As the television industry moves further away from a finite broadcast universe and closer to on demand all the time, it will be harder to predict consumer demand and harder to determine which content to forward to a video recorder, said Steve Blum, president of Tellus Venture Associates.

“Charlie is trying to get ahead of the game with storage devices,” Blum said, “but it’s a poor substitute for on demand and true interactivity.”

Satellite companies readily admit they would like a broadband strategy to help offer more advanced technologies and compete more aggressively with wired operators. And though there have been hints that Dish and DirecTV may partner on WiMax or other broadband technologies, neither company has committed to such a plan.

Kishore said that although it would be costly for DirecTV and Dish to create separate WiMax wireless communications networks, especially given the limited spectrum available, there would be logistical problems in having the two corporate cultures work together on such a venture.

“There is some value in a third player getting involved to do [voice-over-Internet protocol telephony] and high-speed Internet and partnering with DBS,” Kishore said.

Despite the limitations of satellite, Dish hasn’t waited to roll out interactive television applications.

“They’ve been the most aggressive and the most innovative in bringing interactive television to the American public, bar none,” said Ron Chaimowitz, CEO of PixelPlay Inc., which has developed several interactive applications for Dish. “It’s the nature of their culture there.”

For the Olympics coverage earlier this year, PixelPlay developed an enhanced TV application where Dish interactive-TV subscribers could get Winter Games highlights such as up-to-the-minute U.S. medal counts.

Cable News Network has also launched a service called CNN Enhanced, said Coleman Breland, executive vice president of sales and marketing for Turner Network Sales. The text-based stories from CNN.com are already available on Dish Network’s interactive channel 100 and will soon be available on the linear CNN channel with the touch of a button on the remote control, Breland said.

Last year, Dish offered a college football mosaic of channels on its channel 100 in partnership with Turner. “That’s part of their mindset: 'Why don’t we try this?’” Breland said.

Dish has also run mosaic channels focusing on the past two Olympics and the 2004 presidential election.

Just as Dish targets the low and high end of the market with separate messages of budget programming and high-tech bells and whistles, the company reaches out directly to its technophile base every few months with a live “Tech Chat” hosted by EchoStar Technologies Corp. president Mark Jackson. The on-air forum fields nuts and bolts questions and introduces the latest products in a way that only a consumer electronics geek could truly appreciate.

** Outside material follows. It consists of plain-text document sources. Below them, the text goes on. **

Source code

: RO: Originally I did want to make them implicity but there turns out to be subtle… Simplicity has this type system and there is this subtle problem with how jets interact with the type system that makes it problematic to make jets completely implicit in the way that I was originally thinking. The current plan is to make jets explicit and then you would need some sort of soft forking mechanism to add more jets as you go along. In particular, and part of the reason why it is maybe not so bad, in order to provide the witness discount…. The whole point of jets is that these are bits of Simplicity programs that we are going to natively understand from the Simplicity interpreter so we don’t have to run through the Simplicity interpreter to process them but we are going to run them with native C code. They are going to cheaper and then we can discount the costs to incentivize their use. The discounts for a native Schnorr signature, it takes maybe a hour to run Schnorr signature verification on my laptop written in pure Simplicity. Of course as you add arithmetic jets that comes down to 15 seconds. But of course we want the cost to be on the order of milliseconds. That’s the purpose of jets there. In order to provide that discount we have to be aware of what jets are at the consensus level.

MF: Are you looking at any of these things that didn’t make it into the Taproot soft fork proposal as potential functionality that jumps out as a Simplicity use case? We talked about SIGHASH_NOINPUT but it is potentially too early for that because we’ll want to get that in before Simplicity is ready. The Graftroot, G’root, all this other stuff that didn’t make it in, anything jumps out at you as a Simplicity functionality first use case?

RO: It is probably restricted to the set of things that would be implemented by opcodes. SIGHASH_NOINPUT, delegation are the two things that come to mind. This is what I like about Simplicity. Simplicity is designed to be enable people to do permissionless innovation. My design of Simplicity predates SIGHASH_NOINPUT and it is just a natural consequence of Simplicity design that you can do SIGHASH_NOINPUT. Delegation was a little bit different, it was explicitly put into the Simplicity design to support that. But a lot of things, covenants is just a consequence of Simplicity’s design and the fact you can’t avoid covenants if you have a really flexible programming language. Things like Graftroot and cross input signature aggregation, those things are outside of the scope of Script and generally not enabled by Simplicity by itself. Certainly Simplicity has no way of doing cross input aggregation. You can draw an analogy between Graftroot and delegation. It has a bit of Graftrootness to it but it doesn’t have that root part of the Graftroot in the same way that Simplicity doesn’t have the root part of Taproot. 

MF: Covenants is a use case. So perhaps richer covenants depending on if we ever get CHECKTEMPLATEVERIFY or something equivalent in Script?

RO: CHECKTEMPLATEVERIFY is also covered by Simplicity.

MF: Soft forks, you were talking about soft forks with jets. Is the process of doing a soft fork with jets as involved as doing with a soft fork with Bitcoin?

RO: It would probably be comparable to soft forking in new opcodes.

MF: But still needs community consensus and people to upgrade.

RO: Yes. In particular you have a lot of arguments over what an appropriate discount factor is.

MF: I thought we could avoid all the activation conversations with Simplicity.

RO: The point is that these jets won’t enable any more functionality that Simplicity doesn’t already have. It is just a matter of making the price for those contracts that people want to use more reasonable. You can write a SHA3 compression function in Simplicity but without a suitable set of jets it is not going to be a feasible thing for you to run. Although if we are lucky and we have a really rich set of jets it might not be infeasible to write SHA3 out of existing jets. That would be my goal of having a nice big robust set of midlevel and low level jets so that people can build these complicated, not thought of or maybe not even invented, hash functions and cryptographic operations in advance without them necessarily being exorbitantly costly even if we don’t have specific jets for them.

It keeps its fan base engaged by giving away prizes like HD receivers and PocketDish players to the first caller who can answer esoteric questions on current Dish technology.

On the trade side of the business, Dish keeps its dealer base and technology partners close through regular on-air chats and face-to-face gatherings, including the annual ITV Summit held last month in Colorado.

According to PixelPlay vice president of programming and services management Jonathan Boltax, there’s been a 10-fold increase in attendance at the ITV summit in the past three years. “This year was standing room only,” Boltax said.